Wednesday, December 24, 2008

Santa didn't listen

I guess I didn’t get my letter off to Santa in time. Just a day after I included “more college wrestling programs” on my wish list came the news that Norwich University in Northfield, VT will drop its wrestling program at the end of the academic year.

Here is a copy of the press release from Mike Moyer at the National Wrestling Coaches Association.

Without question these are difficult economic times. Companies, government agencies, colleges and universities – and you and I – are all looking for ways to cut expenses. Institutions of higher learning throughout the land are watching their endowment funds shrink with every point the Dow Jones Average falls. In the minds of many college administrators, athletics should be the first budget cut – with “Olympic sports” the first to go. As in the case of Norwich University – wrestling will top many “cut lists”. It seems an easy choice, “computer science or wrestling?” It seems easy – but is it?

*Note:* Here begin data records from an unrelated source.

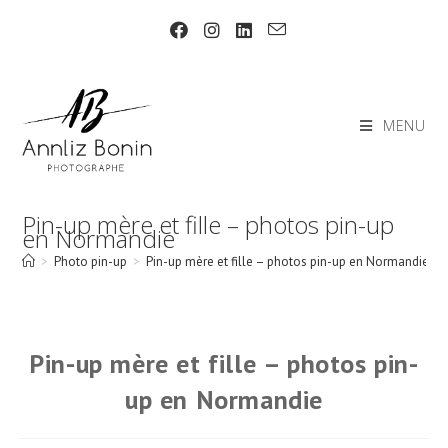
Skip
to
content
MENU
Pin-up mère et fille – photos pin-up
en Normandie
>
Photo pin-up
>
Pin-up mère et fille – photos pin-up en Normandie
Pin-up mère et fille – photos pin-
up en Normandie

Wrestling has been a part of education since Socrates. Plato wrestled. As Mike points out in his press release, thirteen presidents and seventeen astronauts wrestled. Nobel laureate, Dr. Norman Borlaug, has credited his high school wrestling coach in Cresco, IA with teaching him the discipline he needed to carry out his research. It is not a stretch to say that millions of people around the world have been saved from starvation, in part, because of the lessons taught Dr. Borlaug by wrestling. Isn’t education supposed to be about teaching the “whole student”?

Norwich University was founded in 1819 by Alden Partridge and is the country’s oldest private military school. It says on the Norwich website, “Norwich has a mission, a job to do, and it takes it very seriously. We are here to serve this great nation and educate students who will become leaders in business, government, and the military in order to advance the causes of the Republic, ensure its continued freedom, and develop the economic, political, and social infrastructure of this new century.”

We are at war and facing an economic crisis. Don’t we need young leaders who have learned how to “get off their backs” and triumph?

I urge you to join Mike in his letter writing campaign. Please express your concerns to

Dr. Richard M Schneider
President
Norwich University
158 Harmon Drive
Northfield, VT 05663

and

Gen. Gordon R. Sullivan, Chairman
Norwich University Board of Trustees
c/o David Whaley, Secretary
158 Harmon Drive
Northfield, VT 05663

I also reiterate Mike’s request that you be respectful when you write. We’re in for a long battle, but we’re up to the challenge.